Uma declaração de absoluta gratidão numa relação que os vitorianos lembrarão da inesquecível temporada de 1986/87 e que muitos procuravam deslindar da seguinte forma: o Marinho com o seu ar bonacheirão é o condutor e inspirador da equipa no balneário, enquanto o Paulo, com os seus conhecimentos e sagacidade táctica, é o encarregado de colocar o conjunto a actuar como inatacável e fulgurante harmónio, capaz de deixar de pernas para o ar qualquer adversário.
Porém, esta relação como o próprio Autuori confessou em entrevista ao jornal do Vitória de 03 de Setembro de 1986, começou mais cedo. Na verdade, em 1980, quando Marinho no final de uma carreira de futebolista que o levara a actuar no escrete no Campeonato Mundial de 1974 ou no Barcelona de Cruyff ingressou no América do Rio de Janeiro, onde Autuori, muito jovem, mas já estudioso do futebol, trabalhava como adjunto de António Lopes, um dos mais conceituados técnicos do país.
Como o próprio reconheceu na referida entrevista, "o Marinho era jogador do América e eu trabalhava lá. Houve afinidade em termos de ideias sobre o futebol, criou-se uma amizade muito sólida entre os dois e como há uma conjugação perfeita cá estamos os dois juntos no Vitória...". Ainda assim referia que "cada um tem a sua especialidade...", no fundo a confirmar as teses que os vitorianos iam avançando para o extraordinário funcionamento dos dois homens como dupla que se juntou pela primeira vez no comando de uma equipa no São Bento de Sorocaba. Todavia, em 1982, Marinho não resistiria ao chamamento da Arábia Saudita, abandonando o amigo... a quem haveria de chamar para o acompanhar na aventura europeia, no Vitória.

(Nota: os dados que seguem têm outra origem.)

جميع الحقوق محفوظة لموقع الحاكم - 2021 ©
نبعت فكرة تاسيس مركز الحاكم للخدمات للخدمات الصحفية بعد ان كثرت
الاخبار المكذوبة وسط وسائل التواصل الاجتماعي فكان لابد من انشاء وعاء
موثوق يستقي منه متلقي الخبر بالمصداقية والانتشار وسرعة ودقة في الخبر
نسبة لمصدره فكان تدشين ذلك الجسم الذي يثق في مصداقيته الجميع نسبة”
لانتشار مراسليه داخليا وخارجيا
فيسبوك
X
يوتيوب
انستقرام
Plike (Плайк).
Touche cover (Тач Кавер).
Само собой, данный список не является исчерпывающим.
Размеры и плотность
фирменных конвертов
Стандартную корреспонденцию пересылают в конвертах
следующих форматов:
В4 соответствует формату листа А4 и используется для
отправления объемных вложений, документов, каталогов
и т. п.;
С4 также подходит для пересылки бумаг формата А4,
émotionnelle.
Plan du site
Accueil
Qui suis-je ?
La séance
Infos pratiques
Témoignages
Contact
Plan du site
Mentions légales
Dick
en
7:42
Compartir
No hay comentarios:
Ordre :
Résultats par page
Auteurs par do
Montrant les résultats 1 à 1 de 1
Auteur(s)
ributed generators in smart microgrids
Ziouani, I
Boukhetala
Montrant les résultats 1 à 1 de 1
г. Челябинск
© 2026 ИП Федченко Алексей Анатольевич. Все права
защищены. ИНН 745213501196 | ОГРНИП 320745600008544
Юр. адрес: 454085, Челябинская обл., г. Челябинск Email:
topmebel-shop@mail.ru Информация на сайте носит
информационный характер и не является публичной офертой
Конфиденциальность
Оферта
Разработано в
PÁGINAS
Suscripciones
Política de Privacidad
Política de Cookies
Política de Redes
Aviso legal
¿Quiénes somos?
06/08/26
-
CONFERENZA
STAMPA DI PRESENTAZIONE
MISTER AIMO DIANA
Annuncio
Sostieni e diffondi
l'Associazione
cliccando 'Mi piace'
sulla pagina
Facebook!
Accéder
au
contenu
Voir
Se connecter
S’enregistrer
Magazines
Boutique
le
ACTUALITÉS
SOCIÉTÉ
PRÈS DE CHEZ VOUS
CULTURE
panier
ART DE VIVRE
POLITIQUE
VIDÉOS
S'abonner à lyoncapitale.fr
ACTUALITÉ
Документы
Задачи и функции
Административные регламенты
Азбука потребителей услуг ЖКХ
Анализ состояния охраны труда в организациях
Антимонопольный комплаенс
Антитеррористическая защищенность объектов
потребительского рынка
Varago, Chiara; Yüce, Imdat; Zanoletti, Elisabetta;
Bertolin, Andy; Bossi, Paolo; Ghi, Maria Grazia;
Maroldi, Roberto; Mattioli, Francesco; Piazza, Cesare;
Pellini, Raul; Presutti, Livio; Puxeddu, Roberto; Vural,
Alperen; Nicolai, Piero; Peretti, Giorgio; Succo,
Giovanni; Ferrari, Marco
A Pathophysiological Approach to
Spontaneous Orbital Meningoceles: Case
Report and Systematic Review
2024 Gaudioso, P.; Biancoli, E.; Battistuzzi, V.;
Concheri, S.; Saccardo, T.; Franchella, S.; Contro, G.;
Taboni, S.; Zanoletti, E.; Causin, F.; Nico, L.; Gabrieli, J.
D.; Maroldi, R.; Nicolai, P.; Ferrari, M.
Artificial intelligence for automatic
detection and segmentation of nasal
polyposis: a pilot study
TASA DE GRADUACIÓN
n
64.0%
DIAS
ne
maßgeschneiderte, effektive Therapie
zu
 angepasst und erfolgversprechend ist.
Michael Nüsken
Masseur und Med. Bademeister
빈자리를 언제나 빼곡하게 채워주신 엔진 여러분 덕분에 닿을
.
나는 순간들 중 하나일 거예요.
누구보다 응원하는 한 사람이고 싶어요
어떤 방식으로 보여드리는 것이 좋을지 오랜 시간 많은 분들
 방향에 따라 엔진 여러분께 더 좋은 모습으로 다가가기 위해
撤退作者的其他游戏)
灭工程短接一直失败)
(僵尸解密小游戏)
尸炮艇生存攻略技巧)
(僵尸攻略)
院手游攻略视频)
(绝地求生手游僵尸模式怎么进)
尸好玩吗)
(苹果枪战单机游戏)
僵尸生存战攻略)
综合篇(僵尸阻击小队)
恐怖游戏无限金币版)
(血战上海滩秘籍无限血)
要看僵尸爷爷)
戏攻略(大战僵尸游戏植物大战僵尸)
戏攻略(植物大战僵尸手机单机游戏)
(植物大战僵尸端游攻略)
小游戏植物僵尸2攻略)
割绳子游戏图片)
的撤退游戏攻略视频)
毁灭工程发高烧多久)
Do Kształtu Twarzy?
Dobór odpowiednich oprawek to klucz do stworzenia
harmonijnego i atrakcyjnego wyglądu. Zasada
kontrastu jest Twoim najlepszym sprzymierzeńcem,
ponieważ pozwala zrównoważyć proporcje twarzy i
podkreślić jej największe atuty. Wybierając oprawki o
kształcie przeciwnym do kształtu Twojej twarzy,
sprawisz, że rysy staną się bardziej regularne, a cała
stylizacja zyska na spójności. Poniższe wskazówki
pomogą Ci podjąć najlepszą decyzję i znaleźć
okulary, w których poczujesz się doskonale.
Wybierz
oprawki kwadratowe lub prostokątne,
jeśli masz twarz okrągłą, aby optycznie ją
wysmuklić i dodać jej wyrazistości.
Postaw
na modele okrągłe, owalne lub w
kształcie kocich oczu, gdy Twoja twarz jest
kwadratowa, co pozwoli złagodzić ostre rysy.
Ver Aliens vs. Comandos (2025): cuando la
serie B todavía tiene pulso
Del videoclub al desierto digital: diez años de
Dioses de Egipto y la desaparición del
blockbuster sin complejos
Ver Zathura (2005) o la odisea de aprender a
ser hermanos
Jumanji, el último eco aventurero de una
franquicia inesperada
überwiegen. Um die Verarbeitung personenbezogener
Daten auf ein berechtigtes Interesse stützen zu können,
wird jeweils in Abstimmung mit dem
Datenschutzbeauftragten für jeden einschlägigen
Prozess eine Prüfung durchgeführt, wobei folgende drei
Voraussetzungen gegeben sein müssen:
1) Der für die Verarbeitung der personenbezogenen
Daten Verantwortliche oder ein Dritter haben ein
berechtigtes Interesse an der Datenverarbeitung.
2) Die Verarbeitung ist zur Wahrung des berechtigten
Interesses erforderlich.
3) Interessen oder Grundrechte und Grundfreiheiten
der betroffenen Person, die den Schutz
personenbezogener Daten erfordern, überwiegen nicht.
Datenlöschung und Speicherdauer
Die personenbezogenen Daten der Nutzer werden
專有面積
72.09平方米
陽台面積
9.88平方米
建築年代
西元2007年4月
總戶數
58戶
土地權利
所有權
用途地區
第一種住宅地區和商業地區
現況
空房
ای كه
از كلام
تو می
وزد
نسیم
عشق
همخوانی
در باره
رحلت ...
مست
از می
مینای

Como referia "viemos para dar porque temos a nossa experiência brasileira que em termos técnicos é mais avançada. Para receber, porque como pessoas inteligentes, estamos abertos a novas situações. A vida é uma escola em que se está sempre a aprender." Mas, acima de tudo, "o objectivo principal é formar uma uma equipa que acima de tudo pratique bom futebol. As oportunidades de ganhar os jogos são maiores e os primeiros lugares virão normalmente..." e como tinha razão Paulo Autuori na antecâmara de um ano que viria a ser inolvidável!